A record 589 new thematic funds debuted globally in 2021, more than double the previous record of 271 new fund launches in 2020. These funds attempt to harness secular growth themes ranging from artificial intelligence to Generation Z.
More than half of thematic funds globally survived and outperformed the Morningstar Global Markets Index over the three years to the end of 2021. However, this success rate drops to just one in ten thematic funds when looking at the trailing 15-year period. More than three-quarters of the thematic funds that were available to investors at the onset of that 15-year period were closed.
Europe is the largest market for thematic funds, accounting for 55% of global thematic fund assets, having expanded from 15% since 2002. In the US, thematic funds’ market share shrank to 21% from 51% over the same period.
Funds tracking Multiple Technology Themes, with $105 billion in combined assets, represent the most popular thematic grouping globally. These funds’ tendency to favor disruptive technology companies influences where they land on the Morningstar Style Box. In the US, 70% of thematic funds fit on the growth side of the Morningstar Equity Style Box, while just 7% landed on the value side.
Morningstar Direct users can access the Thematic Funds Dataset through the firm’s “Analytics Lab” to understand the Morningstar thematic funds landscape. They can see which open-end funds and exchange-traded funds are classified to a specific theme, where they fall in the thematic taxonomy, what their growth rate has been and which are most popular.
Personalized SMAs: A new product class
The latest issue of The Cerulli Edge—U.S. Monthly Product Trends, analyzes mutual fund and exchange-traded fund (ETF) product trends as of February 2022, assesses the future trajectory of personalized separately managed accounts (SMAs), and explores why asset managers are expanding their ETF and SMA capabilities.

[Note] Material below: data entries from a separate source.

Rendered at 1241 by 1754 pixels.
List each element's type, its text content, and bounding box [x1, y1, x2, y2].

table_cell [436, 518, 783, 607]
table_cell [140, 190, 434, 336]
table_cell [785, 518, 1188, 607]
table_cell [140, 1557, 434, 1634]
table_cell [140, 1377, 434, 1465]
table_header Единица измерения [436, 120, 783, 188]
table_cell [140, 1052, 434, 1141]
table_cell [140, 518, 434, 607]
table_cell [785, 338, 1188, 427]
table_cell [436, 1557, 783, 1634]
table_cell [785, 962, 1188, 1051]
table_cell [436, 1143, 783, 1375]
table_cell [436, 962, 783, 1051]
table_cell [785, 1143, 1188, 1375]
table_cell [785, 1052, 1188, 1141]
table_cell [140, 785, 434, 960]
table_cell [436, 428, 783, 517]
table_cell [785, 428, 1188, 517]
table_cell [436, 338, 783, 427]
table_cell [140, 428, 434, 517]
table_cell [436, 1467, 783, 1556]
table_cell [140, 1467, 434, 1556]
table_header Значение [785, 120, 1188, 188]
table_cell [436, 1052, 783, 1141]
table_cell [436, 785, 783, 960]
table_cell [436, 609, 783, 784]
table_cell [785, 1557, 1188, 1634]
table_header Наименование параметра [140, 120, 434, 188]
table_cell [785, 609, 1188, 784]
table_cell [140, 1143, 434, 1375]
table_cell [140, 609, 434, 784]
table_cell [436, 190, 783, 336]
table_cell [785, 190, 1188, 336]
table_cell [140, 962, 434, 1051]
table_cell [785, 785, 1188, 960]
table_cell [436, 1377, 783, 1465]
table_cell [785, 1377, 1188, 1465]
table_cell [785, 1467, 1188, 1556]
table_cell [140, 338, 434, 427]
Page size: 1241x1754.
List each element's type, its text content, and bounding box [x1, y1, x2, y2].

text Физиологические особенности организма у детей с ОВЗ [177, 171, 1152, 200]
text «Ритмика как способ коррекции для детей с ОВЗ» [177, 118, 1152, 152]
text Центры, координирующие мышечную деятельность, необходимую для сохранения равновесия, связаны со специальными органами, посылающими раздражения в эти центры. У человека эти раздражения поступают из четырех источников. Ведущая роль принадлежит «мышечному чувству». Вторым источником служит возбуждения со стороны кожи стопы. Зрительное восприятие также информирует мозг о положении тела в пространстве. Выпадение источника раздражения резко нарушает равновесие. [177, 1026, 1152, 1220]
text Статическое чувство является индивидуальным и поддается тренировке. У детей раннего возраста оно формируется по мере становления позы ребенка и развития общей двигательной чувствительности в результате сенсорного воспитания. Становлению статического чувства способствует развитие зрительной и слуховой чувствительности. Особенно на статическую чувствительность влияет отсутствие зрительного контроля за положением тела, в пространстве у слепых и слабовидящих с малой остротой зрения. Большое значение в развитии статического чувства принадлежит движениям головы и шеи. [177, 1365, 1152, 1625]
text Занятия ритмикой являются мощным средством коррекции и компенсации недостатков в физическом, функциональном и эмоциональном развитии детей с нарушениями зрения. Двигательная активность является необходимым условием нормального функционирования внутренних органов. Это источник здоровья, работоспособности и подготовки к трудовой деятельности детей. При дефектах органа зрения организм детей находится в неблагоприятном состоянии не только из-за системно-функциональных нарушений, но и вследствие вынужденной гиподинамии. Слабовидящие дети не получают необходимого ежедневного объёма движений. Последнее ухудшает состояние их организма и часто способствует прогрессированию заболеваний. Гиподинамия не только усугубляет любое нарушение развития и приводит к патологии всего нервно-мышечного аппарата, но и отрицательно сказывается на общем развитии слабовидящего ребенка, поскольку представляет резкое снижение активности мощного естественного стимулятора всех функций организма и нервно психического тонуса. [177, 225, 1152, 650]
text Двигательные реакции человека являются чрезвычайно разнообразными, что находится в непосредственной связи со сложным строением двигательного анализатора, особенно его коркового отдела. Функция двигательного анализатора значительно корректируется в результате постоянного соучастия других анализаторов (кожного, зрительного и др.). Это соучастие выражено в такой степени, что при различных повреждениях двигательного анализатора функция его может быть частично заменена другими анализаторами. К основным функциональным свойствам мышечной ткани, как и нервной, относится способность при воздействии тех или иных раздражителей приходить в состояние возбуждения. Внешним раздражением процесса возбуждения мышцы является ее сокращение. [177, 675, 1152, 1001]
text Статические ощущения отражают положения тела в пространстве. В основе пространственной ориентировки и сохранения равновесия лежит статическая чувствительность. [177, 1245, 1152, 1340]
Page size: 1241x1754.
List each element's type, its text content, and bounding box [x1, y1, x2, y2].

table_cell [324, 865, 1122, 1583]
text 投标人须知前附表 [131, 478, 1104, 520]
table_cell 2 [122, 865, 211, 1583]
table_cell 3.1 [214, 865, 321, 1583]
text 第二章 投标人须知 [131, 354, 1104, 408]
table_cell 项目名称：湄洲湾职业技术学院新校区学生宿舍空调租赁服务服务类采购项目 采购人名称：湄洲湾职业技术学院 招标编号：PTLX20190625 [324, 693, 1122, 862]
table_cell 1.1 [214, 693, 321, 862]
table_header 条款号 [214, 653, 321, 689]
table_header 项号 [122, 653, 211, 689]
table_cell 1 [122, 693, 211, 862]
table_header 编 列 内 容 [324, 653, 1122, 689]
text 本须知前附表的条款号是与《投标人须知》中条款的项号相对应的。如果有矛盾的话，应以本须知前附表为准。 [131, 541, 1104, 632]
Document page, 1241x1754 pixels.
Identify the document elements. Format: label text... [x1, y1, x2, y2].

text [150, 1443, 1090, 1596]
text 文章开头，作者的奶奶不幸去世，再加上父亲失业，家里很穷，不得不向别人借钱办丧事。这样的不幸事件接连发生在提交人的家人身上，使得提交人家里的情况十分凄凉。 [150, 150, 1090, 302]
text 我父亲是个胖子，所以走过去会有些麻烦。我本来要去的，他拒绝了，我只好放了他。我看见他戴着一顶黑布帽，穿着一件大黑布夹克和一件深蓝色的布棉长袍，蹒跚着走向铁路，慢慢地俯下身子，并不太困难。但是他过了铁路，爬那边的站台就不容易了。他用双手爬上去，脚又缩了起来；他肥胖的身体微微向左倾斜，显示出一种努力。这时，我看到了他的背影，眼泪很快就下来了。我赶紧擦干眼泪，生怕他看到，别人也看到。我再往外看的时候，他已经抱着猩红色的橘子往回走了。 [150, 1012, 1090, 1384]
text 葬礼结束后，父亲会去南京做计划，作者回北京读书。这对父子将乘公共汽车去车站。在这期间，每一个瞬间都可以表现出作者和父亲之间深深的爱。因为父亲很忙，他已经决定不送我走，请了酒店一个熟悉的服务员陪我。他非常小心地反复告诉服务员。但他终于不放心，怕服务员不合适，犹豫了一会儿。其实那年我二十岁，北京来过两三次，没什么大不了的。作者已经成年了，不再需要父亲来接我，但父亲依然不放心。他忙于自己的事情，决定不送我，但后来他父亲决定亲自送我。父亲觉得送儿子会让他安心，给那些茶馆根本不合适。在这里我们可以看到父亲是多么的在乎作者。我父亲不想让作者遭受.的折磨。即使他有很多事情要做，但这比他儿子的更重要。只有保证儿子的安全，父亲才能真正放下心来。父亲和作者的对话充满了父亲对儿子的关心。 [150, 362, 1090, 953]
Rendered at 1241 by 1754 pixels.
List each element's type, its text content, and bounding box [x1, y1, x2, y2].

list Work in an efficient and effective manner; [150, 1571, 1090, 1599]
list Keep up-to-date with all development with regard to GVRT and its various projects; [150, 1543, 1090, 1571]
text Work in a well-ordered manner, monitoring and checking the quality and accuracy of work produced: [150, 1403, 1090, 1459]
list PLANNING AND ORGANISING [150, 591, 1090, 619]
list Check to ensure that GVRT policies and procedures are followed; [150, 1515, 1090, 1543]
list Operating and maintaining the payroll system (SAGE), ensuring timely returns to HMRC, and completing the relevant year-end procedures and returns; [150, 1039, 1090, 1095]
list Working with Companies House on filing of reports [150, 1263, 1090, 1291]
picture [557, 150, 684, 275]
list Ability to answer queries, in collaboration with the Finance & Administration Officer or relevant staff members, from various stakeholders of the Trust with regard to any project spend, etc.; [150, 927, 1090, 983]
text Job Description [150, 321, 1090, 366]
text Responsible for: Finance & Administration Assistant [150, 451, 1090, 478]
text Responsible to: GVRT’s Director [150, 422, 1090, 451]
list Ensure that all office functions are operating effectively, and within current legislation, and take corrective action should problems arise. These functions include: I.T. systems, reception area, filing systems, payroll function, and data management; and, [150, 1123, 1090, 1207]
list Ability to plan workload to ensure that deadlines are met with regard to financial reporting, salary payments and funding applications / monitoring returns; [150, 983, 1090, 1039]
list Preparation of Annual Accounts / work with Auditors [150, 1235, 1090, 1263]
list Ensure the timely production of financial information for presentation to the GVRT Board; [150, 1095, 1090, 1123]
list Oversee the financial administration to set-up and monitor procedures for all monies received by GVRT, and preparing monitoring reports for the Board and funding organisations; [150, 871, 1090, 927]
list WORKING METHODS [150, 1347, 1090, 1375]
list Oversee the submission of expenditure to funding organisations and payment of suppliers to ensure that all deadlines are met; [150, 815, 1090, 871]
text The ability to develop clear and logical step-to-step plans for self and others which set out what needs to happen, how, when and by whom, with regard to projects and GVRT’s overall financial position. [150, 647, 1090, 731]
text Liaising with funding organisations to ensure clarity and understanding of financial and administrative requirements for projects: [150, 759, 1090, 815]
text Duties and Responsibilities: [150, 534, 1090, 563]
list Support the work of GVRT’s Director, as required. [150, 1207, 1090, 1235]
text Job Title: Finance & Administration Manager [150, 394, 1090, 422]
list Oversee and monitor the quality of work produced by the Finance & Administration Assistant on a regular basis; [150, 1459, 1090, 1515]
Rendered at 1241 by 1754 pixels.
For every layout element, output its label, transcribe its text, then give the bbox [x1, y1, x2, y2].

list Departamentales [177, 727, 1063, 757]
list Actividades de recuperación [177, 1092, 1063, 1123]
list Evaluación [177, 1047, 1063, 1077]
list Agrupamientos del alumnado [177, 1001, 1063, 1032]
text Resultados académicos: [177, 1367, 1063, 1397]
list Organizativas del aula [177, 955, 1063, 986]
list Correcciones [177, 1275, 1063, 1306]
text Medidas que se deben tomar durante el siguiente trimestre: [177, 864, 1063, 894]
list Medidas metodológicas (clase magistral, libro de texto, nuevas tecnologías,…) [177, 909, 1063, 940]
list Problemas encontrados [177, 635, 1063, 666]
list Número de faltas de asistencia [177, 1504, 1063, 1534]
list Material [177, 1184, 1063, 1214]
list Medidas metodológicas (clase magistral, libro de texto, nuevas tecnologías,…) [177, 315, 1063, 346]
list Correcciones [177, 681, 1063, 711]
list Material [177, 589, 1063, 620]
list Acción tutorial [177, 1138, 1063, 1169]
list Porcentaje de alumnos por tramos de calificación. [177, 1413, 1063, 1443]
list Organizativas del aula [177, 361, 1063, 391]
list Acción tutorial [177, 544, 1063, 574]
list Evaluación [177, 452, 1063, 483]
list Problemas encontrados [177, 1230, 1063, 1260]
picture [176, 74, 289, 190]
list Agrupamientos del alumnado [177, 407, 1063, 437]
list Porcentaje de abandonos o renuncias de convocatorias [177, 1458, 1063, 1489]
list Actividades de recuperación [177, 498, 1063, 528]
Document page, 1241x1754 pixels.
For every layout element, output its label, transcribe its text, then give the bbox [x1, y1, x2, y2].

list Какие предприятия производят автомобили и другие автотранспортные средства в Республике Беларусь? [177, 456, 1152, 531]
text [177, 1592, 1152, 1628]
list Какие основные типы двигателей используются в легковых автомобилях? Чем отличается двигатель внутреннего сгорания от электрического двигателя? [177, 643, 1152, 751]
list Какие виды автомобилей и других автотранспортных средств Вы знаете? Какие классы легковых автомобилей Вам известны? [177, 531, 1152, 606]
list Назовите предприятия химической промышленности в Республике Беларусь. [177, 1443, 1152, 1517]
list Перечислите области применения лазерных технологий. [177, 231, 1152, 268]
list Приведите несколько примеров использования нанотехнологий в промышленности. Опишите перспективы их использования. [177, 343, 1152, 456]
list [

Highlights from this research:
Outflows from mutual funds accelerated into February, with funds suffering $32.1 billion in net negative flows vs. just $13.0 billion in January. Assets fell more than 2% to $19.3 trillion; they are now down nearly $1.5 trillion from year-end 2021 ($20.8 trillion). ETF assets declined 1.1% to $6.8 trillion, but net flows remained positive at $79.7 billion.
Asset management firms are applying the algorithmic portfolio construction techniques of direct indexing to fixed income and active equity strategies, opening a broader class of products known as personalized SMAs.
Personalized SMAs offer customized investor solutions. Cerulli expects them to challenge mutual funds and other ’40-Act’ products. Asset management firms will need to integrate these solutions with managed account sponsors and position them with advisers and their clients.
The process of creating a vehicle-agnostic lineup, with products that fit the needs of distribution partners, is a process that does not stop when ETFs and SMAs go to market. Asset managers must continuously evolve their offerings to fit the changing needs and technologies of partner firms. “The more that an asset manager’s new vehicle offerings dovetail with a sponsor’s technology, and the more that they solve a problem for financial advisors using the platform, the better the chance of distribution success,” Cerulli said.